Mr. T: I Pity the Fool Who Can’t Write an Autobiography
Whenever I pick up a new autobiography, flipping through the pages and testing its weight at the bookstore (yes, I still go into actual bookstores to buy books), I ask myself one critical question. Will it pass the Mr. T test?
Back in 1984, the Rocky III and A-Team star published his autobiography, Mr. T: The Man With the Gold. He opens up the tome by declaring: “I’m sure there will be other books about me, but they won’t tell it like it is.” The former nightclub bouncer then launches into the story of his hardscrabble early years, which included serving as a vigilante for his tough Chicago neighborhood.
About what you’d expect from Mr. T’s life, right? Right.
Except there’s a pretty good chance it didn’t happen that way. “Mr. T has conned America,” his brother Nate told People magazine shortly after the book’s release. His sister, Linda, added: “If you find any truth in there, let me know.”
Let’s hope Linda isn’t waiting by the phone. (That’s something people did in the ’80s.) Because Mr. T’s book is still out in circulation, with no cover blurb from brother Nate to warn the unwary reader. One T fan writes on Amazon that the book’s “an inspiration” and “ranks with THEY CALL ME ASSASSIN by Jack Tatum.”
I’m not sure I’d put Man With the Gold up there with Tatum’s modern classic, but I will say that Mr. T had every right to be annoyed at his siblings for taking shots at him. After all, he was writing an autobiography. The autobiographer writes about what he remembers, not what’s true. (If the author happens to suffer from delusions of grandeur, all the better for sales.) But now T’s opus, instead of disappearing into the folds of time like A-Team co-star Dirk Benedict’s memoir, is a featured text of the Drama Desk Award-winning Celebrity Autobiography, in which performers give mostly straight-faced readings from the books of the famous and pseudo-famous. (The tagline for the show: “We couldn’t make this stuff up!”)
It was perhaps inevitable that someone would come up with the idea for Celebrity Autobiography – and that it would become an enduring stage hit. Autobiographies are odd literary ducks. Have you noticed how first wives consistently get the shaft in them? Jane Wyman receives one whole sentence in Ronald Reagan’s autobiography. (They had three children together and were married for eight years.) Eliot Ness’s first two wives are zapped into nonexistence by his book, The Untouchables. In his bestselling 2009 autobiography, Open, tennis star Andre Agassi insists he never actually wanted to marry Brooke Shields. For weeks while thinking about how to pop the question, he was “like a murderer, plotting, thinking constantly of the time and the place,” he wrote. “Except that a murderer has a motive.”
Do you buy it?
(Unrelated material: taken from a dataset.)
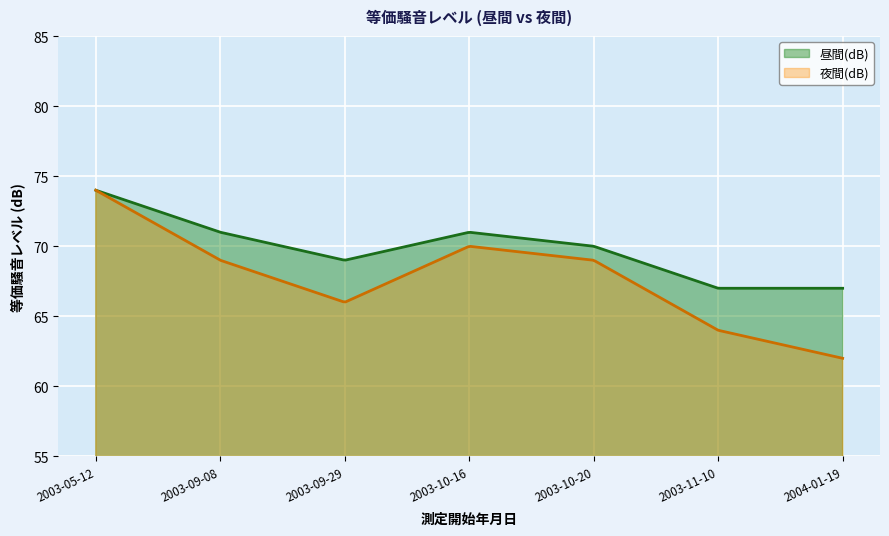

True or false: 夜間(dB) and 昼間(dB) intersect in this chart.

False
Did Agassi carefully plan the perfect proposal, jet Shields off to a private beach in Hawaii, and then, at the moment his longtime girlfriend tearily said yes, feel not joy or relief but regret?
It’s possible, sure. People get married for the wrong reasons all the time and some of them are self-aware enough to recognize their mistakes – sometimes as they’re making them. More likely, Agassi is fudging things in his book.
If the above passage from Open is a lie, it’s for an understandable reason. Do you think Steffi Graf, Agassi’s current wife, would enjoy reading about how happy Agassi was when he proposed to a gorgeous movie star? Do you think Agassi wanted her to read about how happy that gorgeous movie star once made him? Let’s face it: there really was no way Brooke Shields was going to end up looking good in the book.
When he was still in his twenties, the late British critic Kenneth Tynan decided he would write the first entirely truthful autobiography, with all the “snarling, retching and wanking” included. It’s a compelling idea, someone writing honestly – truly honestly – about their heart being broken, about their embarrassing failures and greed and nastiness. But you probably won’t be surprised to learn that Tynan ultimately decided to zero in on the wanking – he created the erotic revue Oh! Calcutta! – and left the autobiography undone. One can’t help but conclude that the Marquise de Maintenon, the second wife of Louis XIV, had it right 300 years ago. She wrote: “I shall not write my life. I cannot tell everything, and what I could tell would not be believed.”
If only Mr. T had followed her lead.